Europe is also significantly raising imports of crude from or via North Africa and from West Africa, tanker-tracking firm Petro-Logistics told Reuters. Nigeria and Angola are boosting their exports to Europe, which has sent Nigerian crude prices rising to record premiums to Dated Brent. Nigeria’s Forcados and Escravos crudes have been recently offered at a premium of $8 a barrel over Dated Brent, traders told Reuters on Monday. That’s the highest-ever premium for Nigerian crudes, per Refinitiv Eikon data.
Russia Looks East
The increase in sales of African crude in Europe comes at the expense of lower African sales in Asia, where India and China are buying heavily discounted Russian crude barrels.
Asian buyers are Russia’s chance to reroute its oil away from Europe, where Russian crude is no longer wanted. Russian exports to India and China have jumped, replacing part of the West African crude that has typically flown to India.
The world’s third-largest oil importer, India, saw its imports of West African crude nearly halve in April compared to March, Petro-Logistics President Mark Gerber told Reuters.
India’s overall crude oil imports jumped by 15% in April year on year, Petro-Logistics said earlier this month.
“Big increases from Middle East at the expense of African barrels which have increasingly gone to Europe.

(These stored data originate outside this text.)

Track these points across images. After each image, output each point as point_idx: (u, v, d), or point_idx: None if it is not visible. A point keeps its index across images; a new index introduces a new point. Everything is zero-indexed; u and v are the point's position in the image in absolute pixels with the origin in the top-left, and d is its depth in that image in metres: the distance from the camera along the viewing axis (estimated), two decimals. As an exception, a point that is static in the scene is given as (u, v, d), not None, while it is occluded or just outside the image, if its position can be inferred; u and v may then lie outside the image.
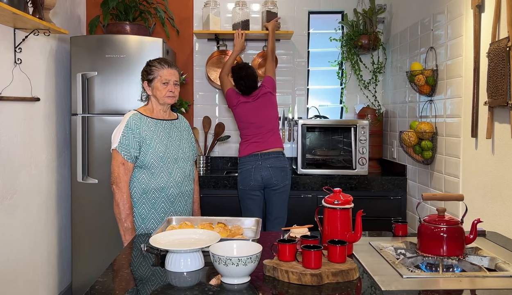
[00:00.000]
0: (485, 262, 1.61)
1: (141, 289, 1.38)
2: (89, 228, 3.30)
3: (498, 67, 2.09)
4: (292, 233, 1.70)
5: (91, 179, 3.29)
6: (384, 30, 3.91)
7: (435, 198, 1.73)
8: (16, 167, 2.82)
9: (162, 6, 3.61)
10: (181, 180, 2.32)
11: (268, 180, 3.11)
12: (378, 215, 3.38)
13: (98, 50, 3.26)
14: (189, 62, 4.03)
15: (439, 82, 2.83)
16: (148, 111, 2.32)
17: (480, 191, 2.34)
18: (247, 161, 3.15)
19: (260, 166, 3.10)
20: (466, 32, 2.49)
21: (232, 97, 3.27)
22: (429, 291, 1.35)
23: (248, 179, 3.12)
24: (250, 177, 3.11)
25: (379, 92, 3.95)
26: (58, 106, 3.38)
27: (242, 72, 3.20)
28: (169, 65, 2.30)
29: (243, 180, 3.15)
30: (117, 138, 2.21)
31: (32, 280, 3.02)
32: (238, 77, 3.21)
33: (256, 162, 3.12)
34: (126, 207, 2.19)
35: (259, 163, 3.11)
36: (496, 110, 2.18)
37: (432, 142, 2.84)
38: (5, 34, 2.67)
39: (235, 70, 3.25)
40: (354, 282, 1.41)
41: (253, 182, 3.11)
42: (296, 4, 3.99)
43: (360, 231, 1.62)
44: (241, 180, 3.16)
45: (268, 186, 3.13)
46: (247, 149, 3.17)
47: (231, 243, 1.52)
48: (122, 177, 2.20)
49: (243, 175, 3.14)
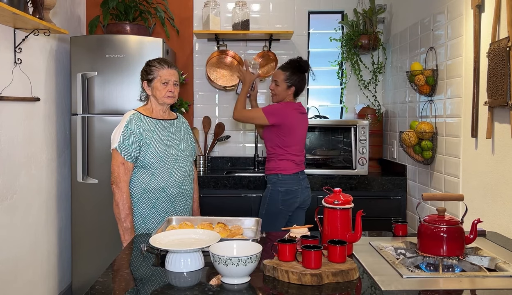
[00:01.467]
0: (485, 262, 1.61)
1: (141, 289, 1.38)
2: (89, 228, 3.30)
3: (498, 67, 2.09)
4: (292, 233, 1.70)
5: (91, 179, 3.29)
6: (384, 30, 3.91)
7: (435, 198, 1.73)
8: (16, 167, 2.82)
9: (162, 6, 3.61)
10: (181, 179, 2.32)
11: (305, 202, 2.91)
12: (378, 215, 3.38)
13: (98, 50, 3.26)
14: (189, 62, 4.03)
15: (439, 82, 2.83)
16: (148, 111, 2.32)
17: (480, 191, 2.34)
18: (292, 180, 2.84)
19: (302, 186, 2.87)
20: (466, 32, 2.49)
21: (287, 107, 2.85)
22: (429, 291, 1.35)
23: (294, 200, 2.83)
24: (296, 198, 2.84)
25: (379, 92, 3.95)
26: (58, 106, 3.38)
27: (306, 69, 2.91)
28: (169, 65, 2.30)
29: (288, 201, 2.82)
30: (117, 138, 2.21)
31: (32, 280, 3.02)
32: (303, 77, 2.89)
33: (299, 182, 2.86)
34: (126, 207, 2.19)
35: (301, 183, 2.87)
36: (496, 110, 2.18)
37: (432, 142, 2.84)
38: (5, 34, 2.67)
39: (300, 67, 2.87)
40: (354, 282, 1.41)
41: (298, 203, 2.86)
42: (296, 4, 3.99)
43: (360, 231, 1.62)
44: (286, 200, 2.82)
45: (302, 207, 2.92)
46: (294, 167, 2.85)
47: (231, 243, 1.52)
48: (122, 177, 2.20)
49: (289, 195, 2.82)
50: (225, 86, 3.87)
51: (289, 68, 2.85)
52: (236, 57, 3.93)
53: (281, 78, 2.85)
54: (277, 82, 2.86)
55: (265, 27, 3.99)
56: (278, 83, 2.86)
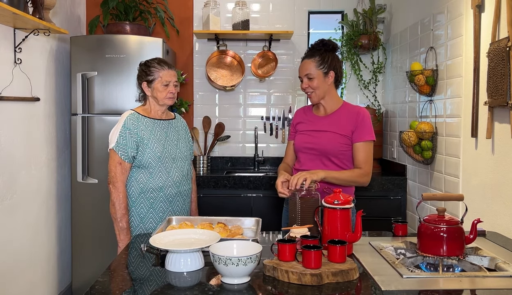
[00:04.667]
0: (485, 262, 1.61)
1: (141, 289, 1.38)
2: (89, 228, 3.30)
3: (498, 67, 2.09)
4: (292, 233, 1.70)
5: (91, 179, 3.29)
6: (384, 30, 3.91)
7: (435, 198, 1.73)
8: (16, 167, 2.82)
9: (162, 6, 3.61)
10: (179, 179, 2.32)
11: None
12: (378, 215, 3.38)
13: (98, 50, 3.26)
14: (189, 62, 4.03)
15: (439, 82, 2.83)
16: (146, 111, 2.32)
17: (480, 191, 2.34)
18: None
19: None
20: (466, 32, 2.49)
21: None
22: (429, 291, 1.35)
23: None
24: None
25: (379, 92, 3.95)
26: (58, 106, 3.38)
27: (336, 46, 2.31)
28: (168, 66, 2.30)
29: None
30: (115, 138, 2.21)
31: (32, 280, 3.02)
32: (337, 57, 2.30)
33: None
34: (122, 207, 2.20)
35: None
36: (496, 110, 2.18)
37: (432, 142, 2.84)
38: (5, 34, 2.67)
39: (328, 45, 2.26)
40: (354, 282, 1.40)
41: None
42: (296, 4, 3.99)
43: (360, 231, 1.62)
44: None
45: None
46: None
47: (231, 243, 1.52)
48: (119, 176, 2.20)
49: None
50: (225, 86, 3.86)
51: (316, 53, 2.23)
52: (236, 57, 3.93)
53: (313, 66, 2.20)
54: (309, 75, 2.21)
55: (265, 27, 3.99)
56: (311, 75, 2.20)
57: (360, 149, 2.19)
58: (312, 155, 2.24)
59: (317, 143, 2.22)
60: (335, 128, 2.22)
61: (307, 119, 2.34)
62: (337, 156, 2.20)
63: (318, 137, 2.24)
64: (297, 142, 2.31)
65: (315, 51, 2.23)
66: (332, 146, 2.19)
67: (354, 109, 2.26)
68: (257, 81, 4.03)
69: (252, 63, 3.90)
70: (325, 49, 2.23)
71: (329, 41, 2.26)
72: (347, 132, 2.20)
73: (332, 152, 2.19)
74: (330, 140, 2.20)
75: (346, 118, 2.23)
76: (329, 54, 2.23)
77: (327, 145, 2.20)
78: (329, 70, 2.22)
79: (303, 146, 2.27)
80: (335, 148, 2.19)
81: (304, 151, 2.27)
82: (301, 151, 2.28)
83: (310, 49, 2.28)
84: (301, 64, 2.26)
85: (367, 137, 2.19)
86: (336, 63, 2.24)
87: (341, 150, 2.19)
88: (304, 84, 2.24)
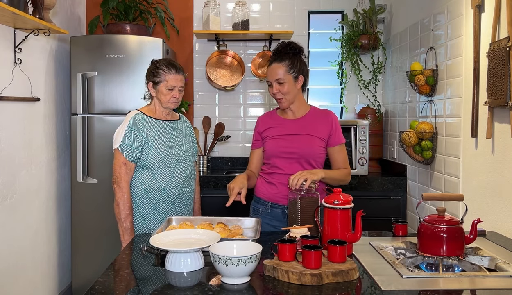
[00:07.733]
0: (485, 262, 1.61)
1: (141, 289, 1.38)
2: (89, 228, 3.30)
3: (498, 67, 2.09)
4: (292, 233, 1.70)
5: (91, 179, 3.29)
6: (384, 30, 3.91)
7: (435, 198, 1.73)
8: (16, 167, 2.82)
9: (162, 6, 3.61)
10: (183, 180, 2.32)
11: None
12: (378, 215, 3.38)
13: (98, 50, 3.26)
14: (189, 62, 4.03)
15: (439, 82, 2.83)
16: (151, 112, 2.32)
17: (480, 191, 2.34)
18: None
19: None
20: (466, 32, 2.49)
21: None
22: (429, 291, 1.35)
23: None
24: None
25: (379, 92, 3.95)
26: (58, 106, 3.38)
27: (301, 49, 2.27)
28: (176, 70, 2.26)
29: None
30: (119, 138, 2.21)
31: (32, 280, 3.02)
32: (303, 59, 2.25)
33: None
34: (126, 207, 2.19)
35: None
36: (496, 110, 2.18)
37: (432, 142, 2.84)
38: (5, 34, 2.67)
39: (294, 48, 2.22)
40: (354, 282, 1.40)
41: None
42: (296, 4, 3.99)
43: (360, 231, 1.62)
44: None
45: None
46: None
47: (231, 243, 1.52)
48: (123, 177, 2.20)
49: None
50: (225, 86, 3.86)
51: (284, 56, 2.17)
52: (236, 57, 3.93)
53: (283, 71, 2.15)
54: (280, 80, 2.15)
55: (265, 27, 3.99)
56: (282, 80, 2.15)
57: (340, 151, 2.26)
58: (291, 159, 2.19)
59: (296, 147, 2.18)
60: (310, 130, 2.21)
61: (276, 123, 2.27)
62: (315, 159, 2.20)
63: (295, 141, 2.20)
64: (270, 148, 2.23)
65: (284, 54, 2.18)
66: (312, 149, 2.19)
67: (324, 113, 2.27)
68: (257, 81, 4.03)
69: (252, 63, 3.90)
70: (293, 52, 2.19)
71: (295, 44, 2.22)
72: (324, 136, 2.22)
73: (312, 155, 2.19)
74: (310, 143, 2.19)
75: (320, 122, 2.23)
76: (297, 57, 2.20)
77: (307, 149, 2.19)
78: (299, 75, 2.18)
79: (279, 151, 2.20)
80: (315, 151, 2.20)
81: (281, 156, 2.20)
82: (277, 156, 2.21)
83: (277, 52, 2.20)
84: (270, 68, 2.19)
85: (342, 140, 2.27)
86: (304, 67, 2.21)
87: (318, 153, 2.21)
88: (274, 89, 2.17)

Russia supplying record volumes to India,” Petro-Logistics noted.
In India, cheap Russian crude oil is attracting price-sensitive buyers to the point that Russia became the fourth largest oil supplier to India in April, moving up from 10th place in March.
India is set to import record volumes of Russian crude in May and June, at 24 million barrels and 28 million barrels, respectively, up from 7.2 million barrels in April, the previous record for imported Russian oil, per Refinitiv Eikon data cited by Reuters.
The significant increase in India’s purchases of Russian crude has already drawn the attention of the United States, which has reportedly sent a U.S. federal government official to discuss U.S. sanctions on Russia and try to convince India to reduce its purchases of Russian oil.
Russia is also exporting an estimated 400,000 bpd—mostly to Asia—via ship-to-ship transfers from smaller vessels to supertankers in the Mediterranean, according to Petro-Logistics.
Even if Asia cannot fully replace all the oil exports Russia will be losing in Europe, Russian oil shipments to India and China are set to further increase in the coming months, barring a diplomatic intervention from the West to persuade India not to boost Russian imports too much. At any rate, crude trade flows have changed forever—Europe looks to Africa and the U.S., while Russia pins its hopes on India and China.